Adults and Adolescents with High Intensity Neurologic Impairment Hospitalized at Children’s Hospitals
Background:
Children with high-intensity neurologic impairment (HINI) account for a sizeable proportion of inpatient resources. As survival into adulthood for children with medical complexity increases, children’s hospitals will likely admit adults with HINI. Understanding adult HINI hospitalization patterns is necessary to develop effective care strategies for this population.
Objective:
Compare characteristics of adults and adolescents with HINI hospitalized at children’s hospitals and describe hospital-level variation in hospitalizations for adults with HINI.
Methods:
This was a retrospective cross-sectional study of hospitalizations for patients with HINI aged 12-29 years discharged from 43 children’s hospitals in the Pediatric Health Information System during 2022-24. Hospitals where adult encounters were at birthing centers were excluded. Discharges were categorized by age: adolescents (12-17 years) and adults (18-29 years). Chi-square and Wilcoxon Rank-Sum tests compared the two groups by hospitalization level characteristics, intensive care use, hospital length of stay, in-hospital mortality, and mean cost of hospitalization. HINI combinations were quantified for each group and ordered by prevalence. Hospital-level variation was described using the percentage of included HINI discharges that were adults and correlated with hospital volume of included HINI discharges using Pearson’s coefficient. Age distribution also described by percentage of discharges at each age from the cohort and each hospital individually.
Results:
There were 136,290 hospitalizations included, 23.6% were adults. Compared to adolescents, adults were more likely to have >1 HINI category (41.1% vs 33.9%), a co-morbid non-neurologic CCC (72.5% vs 58.5%), and technology use (49.2% vs 37.8%). There were several different combinations of HINI categories. Epilepsy alone was more prevalent in adolescents while epilepsy+static was more common in adults. Adults had slightly longer length of stay, similar ICU use, similar mortality, and higher hospitalization costs. There was substantial hospital-level variation in the percentage of included HINI hospitalizations that were adults (range 0.0% to 35.7%), which was correlated with hospital volume of all HI-NI discharges aged 12-29 years (p=0.009).

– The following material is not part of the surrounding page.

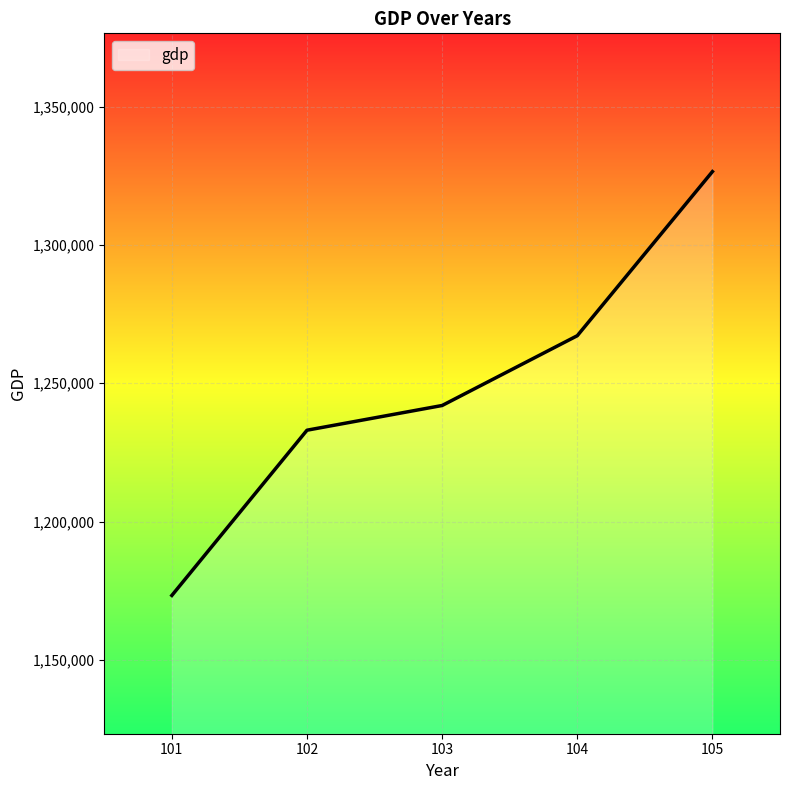

Reading left to right, list all the values displayed in this chart.

101=1173274	102=1233025	103=1241957	104=1267190	105=1326527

The prevalence of age remained steady until age 18 where it began to decrease significantly until the age of 21 and gradually tailed off to age 29.
Conclusions:
Adults with HINI were more complex and incurred longer hospitalizations and greater inpatient costs than their adolescent counterparts. Hospital-level variation in adults with HINI hospitalized at children’s hospitals was partially correlated with hospital volume of HINI discharges and may result from differences in the transition processes between institutions. Future studies should seek to understand optimal transition timing and care setting for these patients.